Activation of intragraft endothelial and mononuclear cells during discordant xenograft rejection.

Most studies of discordant xenograft rejection have focused on the roles of recipient xenoreactive antibody and complement as mediators of hyperacute rejection; there are essentially no data from in vivo studies as to the contribution of endothelial cell responses to the pathobiology of xenograft rejection. We hypothesized that the mechanism by which xenoreactive natural antibodies and complement of the recipient are involved in rejection of a discordant, immediately vascularized xenograft involves donor organ endothelial cell activation, with the consequences of such activation contributing significantly to the rejection process. We performed a kinetic analysis of rejection of guinea pig hearts by untreated Lewis rats or recipients depleted of complement activity that underwent delayed xenograft rejection. We report that in both hyperacute rejection and delayed xenograft rejection there is widespread evidence of endothelial cell activation, including expression of P-selectin and E-selectin, upregulation of tissue factor, and downregulation of thrombomodulin and antithrombin III expression. Many of these changes occur very early posttransplantation in grafts that are not completely rejected until approximately 3 days.
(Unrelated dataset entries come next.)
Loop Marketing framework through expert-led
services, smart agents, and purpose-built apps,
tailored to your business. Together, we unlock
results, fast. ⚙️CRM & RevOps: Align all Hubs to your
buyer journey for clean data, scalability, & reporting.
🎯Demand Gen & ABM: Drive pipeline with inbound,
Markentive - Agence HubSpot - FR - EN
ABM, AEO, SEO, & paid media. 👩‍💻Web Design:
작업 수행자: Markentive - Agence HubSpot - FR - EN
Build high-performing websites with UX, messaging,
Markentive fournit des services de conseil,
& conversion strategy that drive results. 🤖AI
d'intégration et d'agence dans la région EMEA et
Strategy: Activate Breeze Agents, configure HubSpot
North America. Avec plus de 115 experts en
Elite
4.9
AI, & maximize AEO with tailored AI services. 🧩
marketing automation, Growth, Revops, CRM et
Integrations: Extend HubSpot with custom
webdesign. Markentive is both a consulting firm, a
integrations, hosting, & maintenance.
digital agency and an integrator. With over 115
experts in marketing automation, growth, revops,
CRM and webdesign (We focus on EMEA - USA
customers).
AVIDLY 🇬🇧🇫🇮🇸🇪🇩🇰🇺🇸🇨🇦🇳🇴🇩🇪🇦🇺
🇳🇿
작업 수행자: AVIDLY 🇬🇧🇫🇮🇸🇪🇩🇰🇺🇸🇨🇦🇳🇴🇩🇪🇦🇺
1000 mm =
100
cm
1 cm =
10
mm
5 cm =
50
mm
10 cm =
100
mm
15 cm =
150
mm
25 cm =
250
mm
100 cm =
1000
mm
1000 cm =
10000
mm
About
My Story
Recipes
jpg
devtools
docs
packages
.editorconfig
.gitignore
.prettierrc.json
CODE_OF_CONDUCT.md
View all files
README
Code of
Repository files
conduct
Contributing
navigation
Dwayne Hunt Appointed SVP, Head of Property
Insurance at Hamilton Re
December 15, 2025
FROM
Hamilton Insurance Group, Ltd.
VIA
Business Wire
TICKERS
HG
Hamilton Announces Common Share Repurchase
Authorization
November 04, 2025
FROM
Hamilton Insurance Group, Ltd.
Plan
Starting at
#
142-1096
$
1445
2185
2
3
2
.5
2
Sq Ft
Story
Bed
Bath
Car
In delayed xenograft rejection, an intense cellular infiltrate is seen that results from progressive accumulation of activated macrophages and natural killer cells. T cell receptor alpha/beta+T cells are present only at relatively low levels. This cellular infiltrate is associated with dense expression of pro-inflammatory cytokines, including interferon gamma, interleukin 1, and tumor necrosis factor-alpha. We conclude that both endothelial cell activation and infiltration by activated macrophages and natural killer cells may play an important role in xenograft rejection. These newly described features of the xenogeneic rejection response may require targeting by future therapeutic regimens aimed at prolonging xenograft survival.